Aber nicht hingehen, mir das Geschehen vom Sofa aus im TV ansehen und hinterher schimpfen? Das kam und kommt nicht in Frage! Keine Stimme den rechten Parteien, jede meiner Stimmen dagegen!
Ich habe mir einmal die Wahlbeteiligungen der letzten Jahre angeschaut (bis hinunter zum Jahr 1949 kann man im Internet die Ergebnisse und Auswertungen der Wahlen in Deutschland hier nachvollziehen: https://www.tagesschau.de/wahl/uebersicht-der-wahlen.shtml)
in % | |
Bundestag 2021 | 76,6 |
Europa 2019 | 61,4 |
Baden-Württemberg 2021 | 63,8 |
Bayern 2023 | 73,3 |
Berlin 2023 | 63,0 |
Brandenburg 2019 | 61,3 |
Bremen 2023 | 56,9 |
Hamburg 2020 | 63,2 |
Hessen 2023 | 66,0 |
Mecklenburg-Vorpommern 2021 | 70,8 |
Niedersachsen 2022 | 60,3 |
Nordrhein-Westfalen 2022 | 55,3 |
Rheinland-Pfalz 2021 | 64,4 |
Saarland 2022 | 61,4 |
Sachsen 2019 | 66,6 |
Sachsen-Anhalt 2021 | 60,3 |
Schleswig-Holstein 2022 | 60,3 |
Thüringen 2019 | 64,9 |
16 Bundesländer | 1011,8 |
Wahlbeteiligung Schnitt | 63,2 |
… und mir anschließend die Wahlergebnisse der Landtagswahl von Niedersachsen im Jahr 2022 etwas genauer angeschaut. Dadurch, dass die Wahlbeteiligung lediglich 60,3% betrug, gab es einen eklatanten Unterschied zwischen der relativen Verteilung der prozentualen Gewinne pro Partei und der Verteilung, wenn man die maximal mögliche Zahl der Wahlberechtigten zugrunde legt.

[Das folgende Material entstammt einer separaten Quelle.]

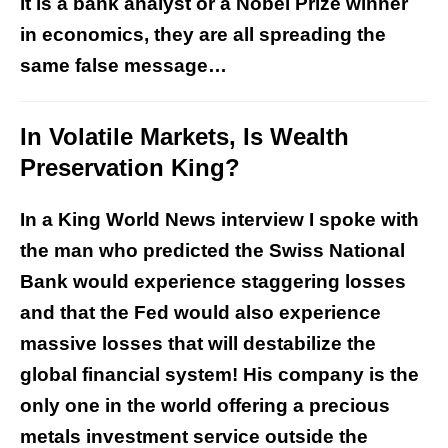
it is a bank analyst or a Nobel Prize winner
in economics, they are all spreading the
same false message…
In Volatile Markets, Is Wealth
Preservation King?
In a King World News interview I spoke with
the man who predicted the Swiss National
Bank would experience staggering losses
and that the Fed would also experience
massive losses that will destabilize the
global financial system! His company is the
only one in the world offering a precious
metals investment service outside the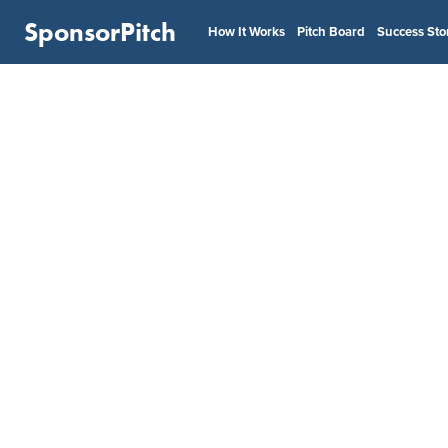
SponsorPitch
How It Works
Pitch Board
Success Sto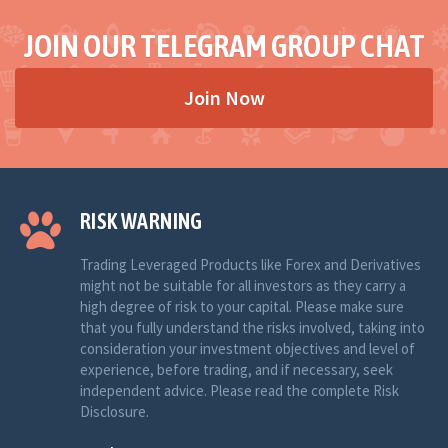
JOIN OUR TELEGRAM GROUP CHAT
Join Now
RISK WARNING
Trading Leveraged Products like Forex and Derivatives
might not be suitable for all investors as they carry a
high degree of risk to your capital. Please make sure
that you fully understand the risks involved, taking into
consideration your investment objectives and level of
experience, before trading, and if necessary, seek
independent advice. Please read the complete Risk
Disclosure.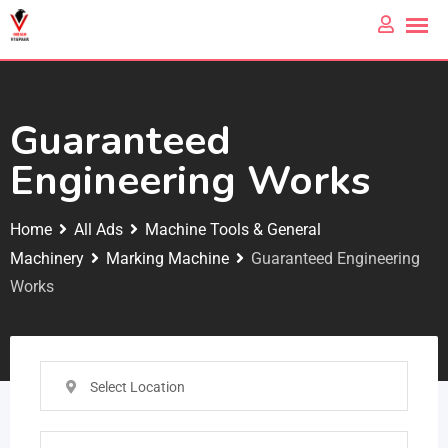
Guaranteed
Engineering Works
Home
All Ads
Machine Tools & General
Machinery
Marking Machine
Guaranteed Engineering
Works
Select Location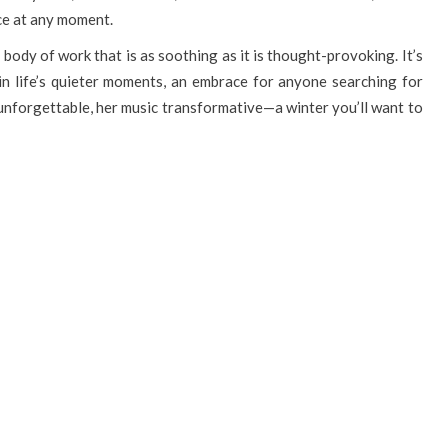
nce at any moment.
body of work that is as soothing as it is thought-provoking. It’s
in life’s quieter moments, an embrace for anyone searching for
 unforgettable, her music transformative—a winter you’ll want to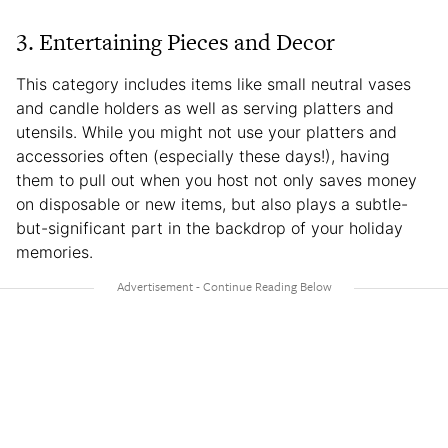
3. Entertaining Pieces and Decor
This category includes items like small neutral vases
and candle holders as well as serving platters and
utensils. While you might not use your platters and
accessories often (especially these days!), having
them to pull out when you host not only saves money
on disposable or new items, but also plays a subtle-
but-significant part in the backdrop of your holiday
memories.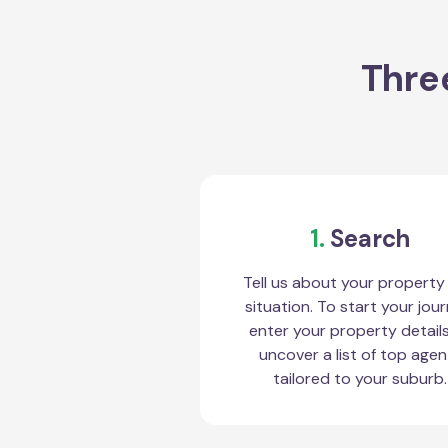
Three
1.
Search
Tell us about your property
situation. To start your jour
enter your property detail
uncover a list of top agen
tailored to your suburb.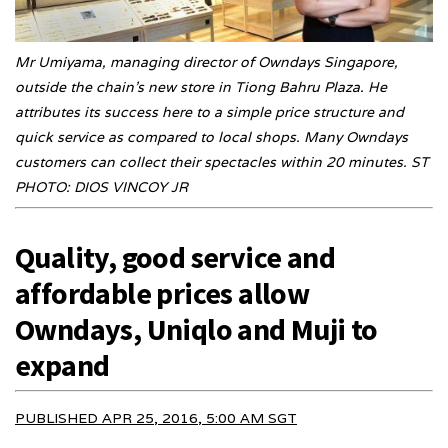
Mr Umiyama, managing director of Owndays Singapore,
outside the chain’s new store in Tiong Bahru Plaza. He
attributes its success here to a simple price structure and
quick service as compared to local shops. Many Owndays
customers can collect their spectacles within 20 minutes. ST
PHOTO: DIOS VINCOY JR
Quality, good service and
affordable prices allow
Owndays, Uniqlo and Muji to
expand
PUBLISHED APR 25, 2016, 5:00 AM SGT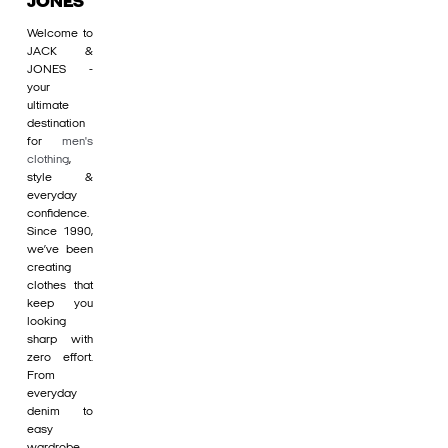
JONES
Welcome to
JACK &
JONES -
your
ultimate
destination
for
men's
clothing
,
style &
everyday
confidence.
Since 1990,
we’ve been
creating
clothes that
keep you
looking
sharp with
zero effort.
From
everyday
denim to
easy
wardrobe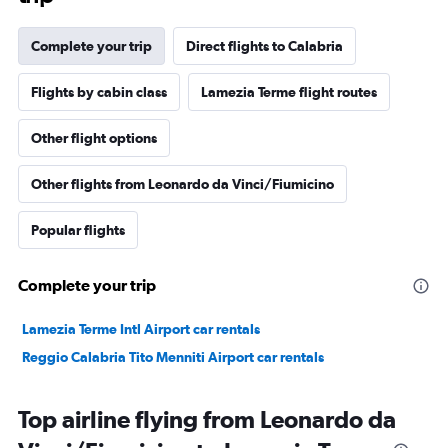
Complete your trip
Direct flights to Calabria
Flights by cabin class
Lamezia Terme flight routes
Other flight options
Other flights from Leonardo da Vinci/Fiumicino
Popular flights
Complete your trip
Lamezia Terme Intl Airport car rentals
Reggio Calabria Tito Menniti Airport car rentals
Top airline flying from Leonardo da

Die fehlenden Stimmanteile in Höhe von 39,7% der Nichtwähler fielen unter den Tisch und somit wurden nur die Stimmen derjenigen auf Landtagssitze verteilt, die zur Wahl gegangen sind. Geht man von 100% Wahlberechtigten aus (Annahme: von den 39,7% Nichwählern hätte niemand die AfD gewählt) hätte 2022 die AfD statt 11,0% nur 6,6% Zustimmung erhalten:
Beispiel Wahl zum Niedersächsischen Landtag 2022: | ||
anteilig in % der | anteilig in % an den | |
Ergebnis: | abgegebenen Stimmen | Gesamt-Wahlberechtigten |
SPD | 33,4 | 20,14 |
CDU | 28,1 | 16,94 |
Grüne | 14,5 | 8,74 |
FDP | 4,7 | 2,83 |
AfD | 11,0 | 6,63 |
Linke | 2,7 | 1,63 |
Andere | 5,6 | 3,38 |
100,0 | 60,3 | |
hiernach werden die | ||
Sitze im Landtag verteilt | ||
Wahlbeteiligung in % | 60,3 | |
verschenkte Stimmen in % | 39,7 |
Aber es gibt ja nicht nur die Möglichkeit, das sogenannte aktive Wahlrecht wahrzunehmen. Man kann sich in der Regel auch wählen lassen, also das passive Wahlrecht wahrnehmen. Dazu muss man nicht einmal einer Partei angehören (diese hinter sich zu haben, macht es vielfach leichter auch im Hinblick auf die Wahllisten, nach denen Stimmen auch verteilt werden), sondern kann sich als Direktkandidat auf eine Wahlliste setzen lassen, nachdem man eine gewisse Anzahl von Befürwortern auf einer Unterschriftsliste hinter sich versammeln konnte.
Auf jeden Fall ist neben dem öffentlichen Aufschrei, neben Demos, Diskussionen, Artikeln der in Deutschland zum Glück freien Presse eine Wahlbeteiligung unerlässlich, um dem Ausbreiten des braunen Sumpfes Einhalt zu gebieten.